The second advantage Ruckus could have is less obvious: peer sharing.
Call me naïve but I get the impression that the move to include all owners of .edu addresses may mean that it could be possible to share tracks between Ruckus accounts. If so, the service could have an interesting impact.
It could be so useful that I feel it might exist already. If so, I haven't seen it.
Because I like to compare music and food, I think of the all-you-can-eat buffet analogy with a specific implication. I know some people (especially some Protestant Anglo-Americans) may get disgusted but, "in my culture," sharing food at a buffet is perfectly normal. If my wife and I are eating at a buffet, we might try different things and share what we think the other will like. Now, when you go to a buffet with someone else, you may not share any food with someone who isn't paying. But it's usually ok to share something with anyone who is paying for the buffet. That way, less food is lost and it's easier to try most of the food available.
As most people know, much music discovery happens through recommendations. Online recommendations can work fairly well, for instance on Amazon and Netflix. But there's a huge difference between a recommendation and actually sharing something with someone else. Going back to the buffet analogy.

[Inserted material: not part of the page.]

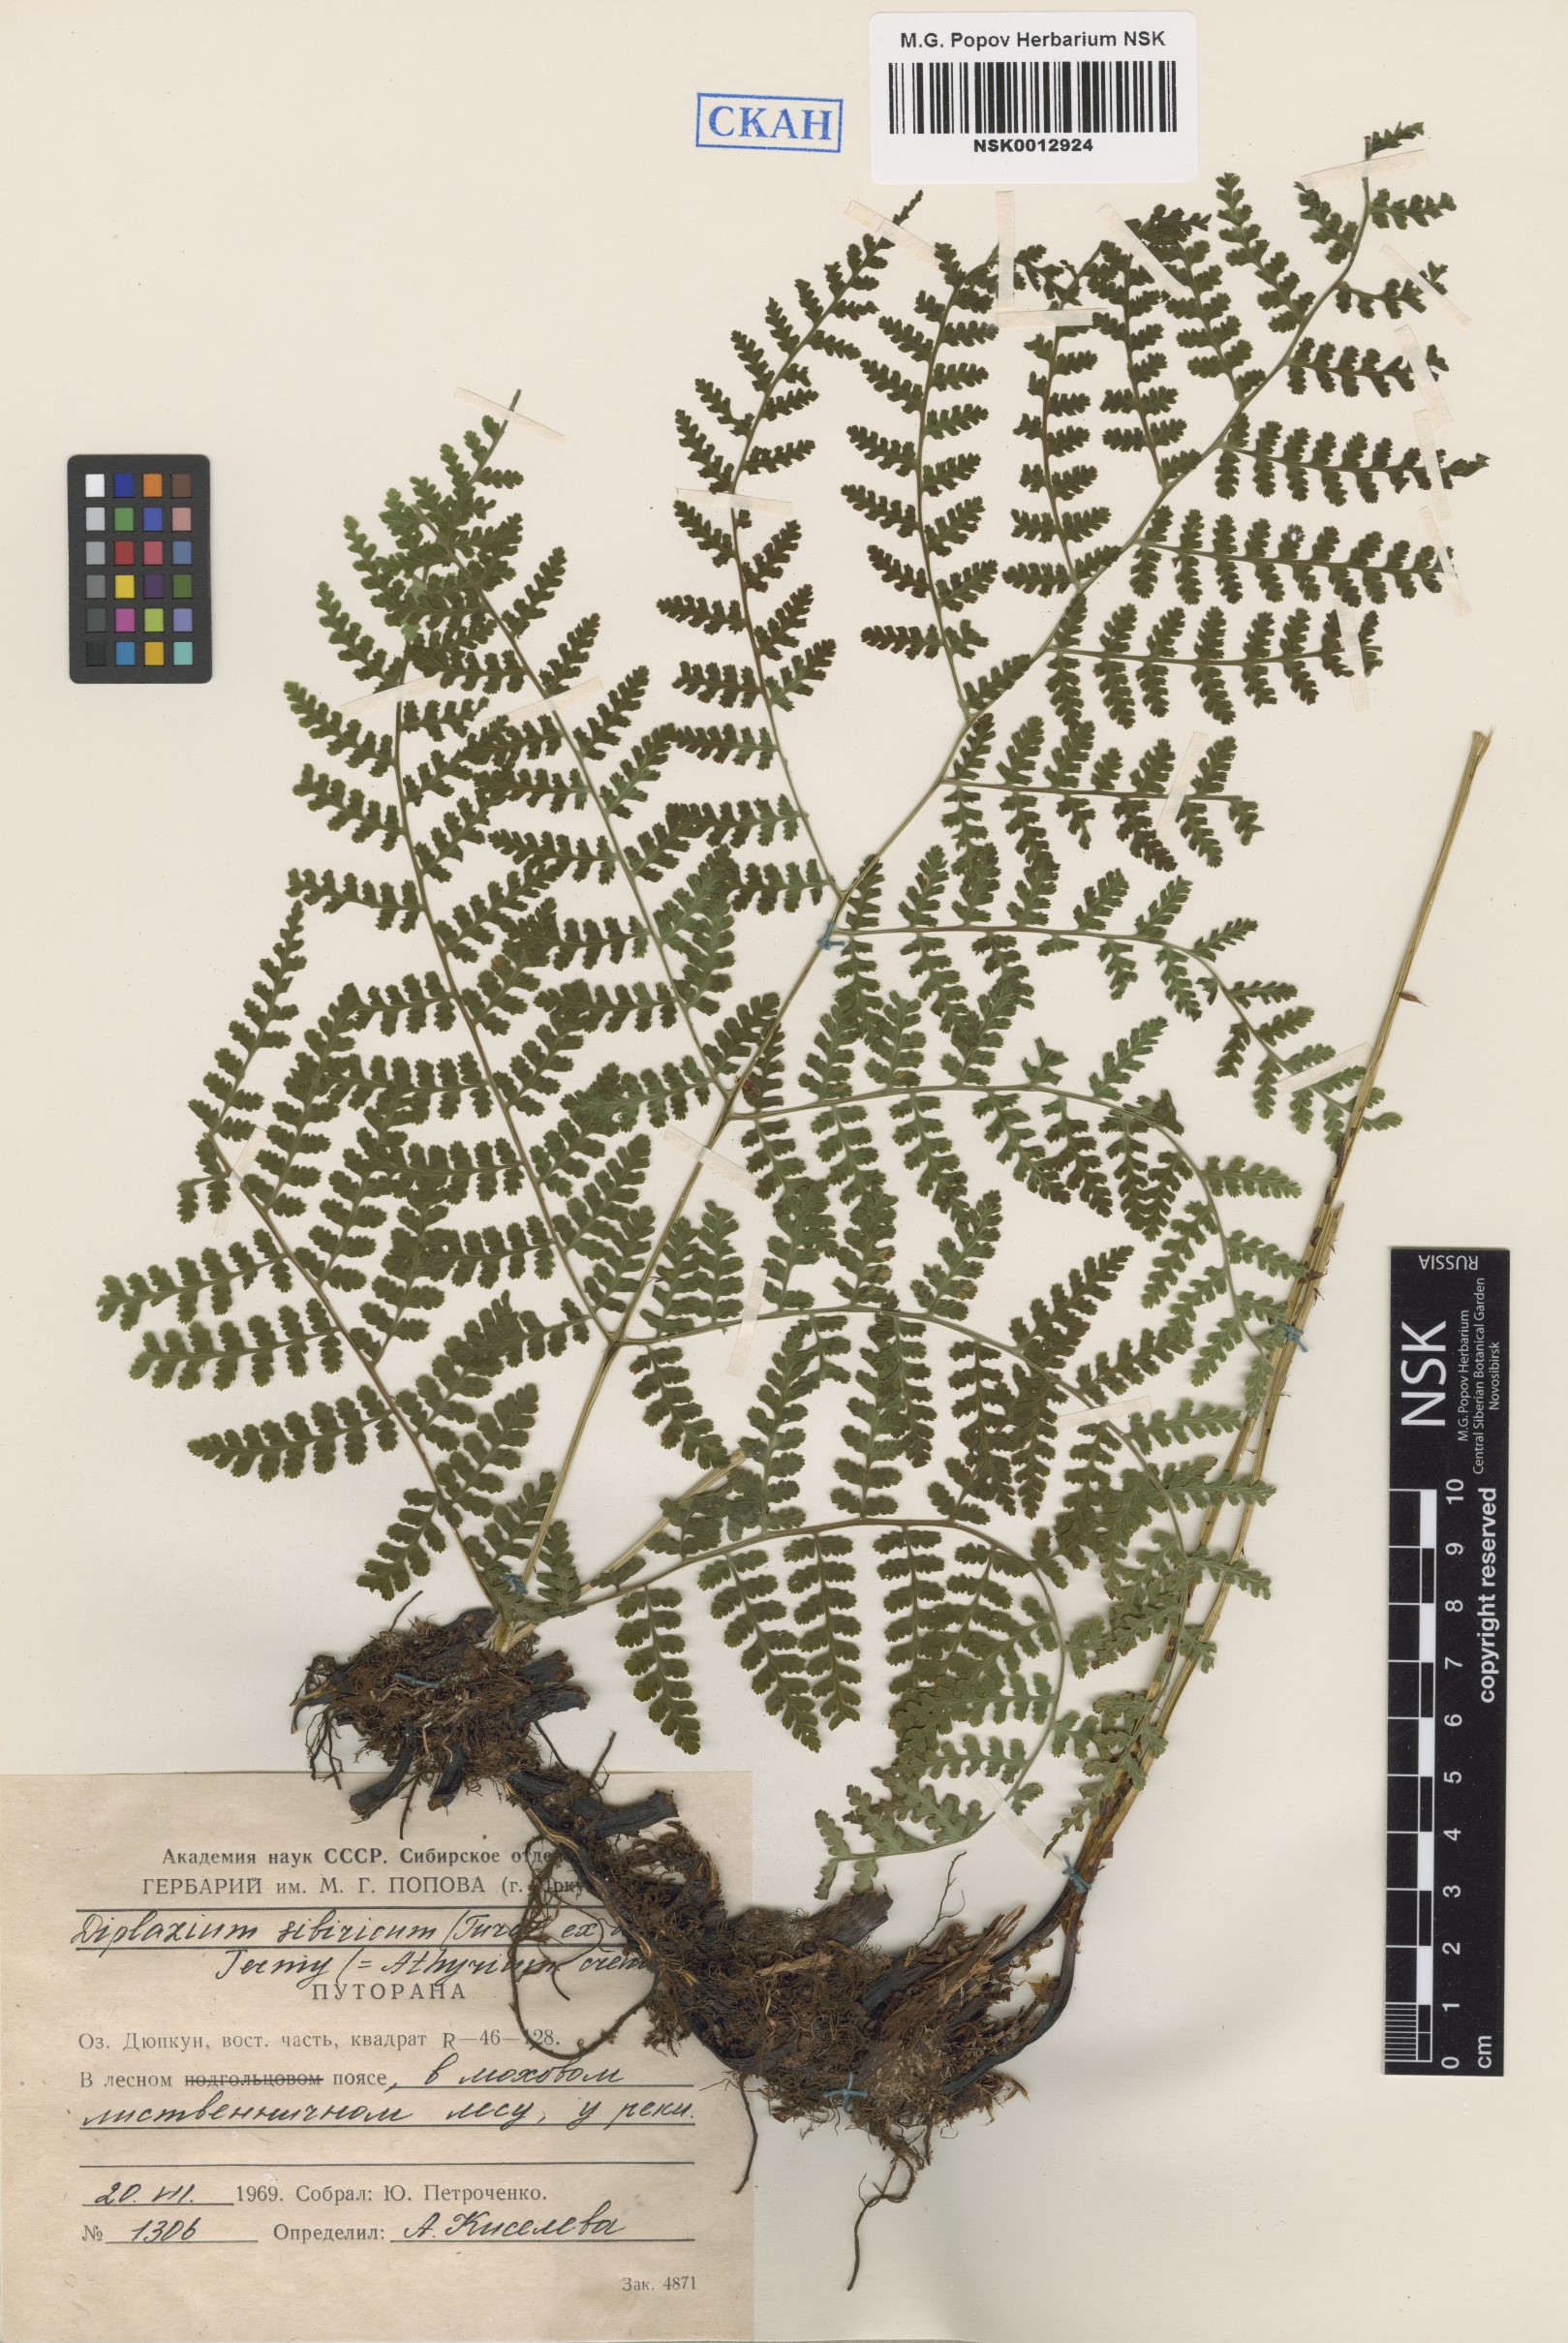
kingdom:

Case 1: A friend tried the tandoori chicken and liked it. She tells me that I really should go and get some. Once I'm done with my plate, I go get some tandoori chicken, sit down, try it, and find out I don't really like it. I've lost some time and, perhaps more importantly, some confidence in the compatibility of my friend's taste with my own taste.
Case 2: My wife gets a bite of tandoori chicken and likes it so much that she almost shoves a piece in my mouth. The power of suggestion is strong enough that I enjoy the chicken almost as much as she does. More importantly, I get to share this moment with my wife. Bonding is all about direct experience, not about delayed satisfaction.
Back to music.
Case 1: A colleague tells me that I really should check out such and such band. I put it in my queue of things to listen to, when I get the time. Once I finish what I was doing, I listen to a few seconds of a track recommended by that colleague. I can kind of hear what the colleague found interesting in the band's overall style but I'm not sure I'd want to keep it in my playlist. I wonder about reasons why this colleague felt a need to recommend that band. I become over-analytic and critical. I fail to enjoy the music.
Case 2: During a class discussion about shamanism, a student sends the class a track of a piece inspired by Siberian shamans. We get to listen to it together and comment upon it. "Skip to 2:23," the student says. Through the power of suggestion and the importance of context, we all get to share a moment of intellectual and musical stimulation. Listening to that first excerpt, a second student thinks about the perfect complement, diphonic throat singing from Southcentral Asia. We all listen to that second excerpt, thinking about connections between the two. Both students now feel validated in their approach to music, and everyone gets to think about music in a new way.
Part of the issue is the technology. If DRM-crippled files can be shared, we can better accept the need for access control but we still end up with crippled files. Obviously, non-DRM files are easy to share. But the Big Four (Universal, EMI, Sony-BMG, Warner Music) have been unwilling to release non-DRM files until very recently. It has thus created an artificial division of music based on access controls and has had a chilling effect on music innovation.
Another set of issues relates to the perception of music as a "commodity." Like LPs and CDs, music files are but a trace of a given set of music performances and/or of studio work. In my mind, music is located in the way human beings share, exchange, communicate, and think through sounds. In my humble opinion, listening to music with other people, like participating in a music session (regardless of "talent") can be much more "musical" in this sense than buying music files or even recommending a band name.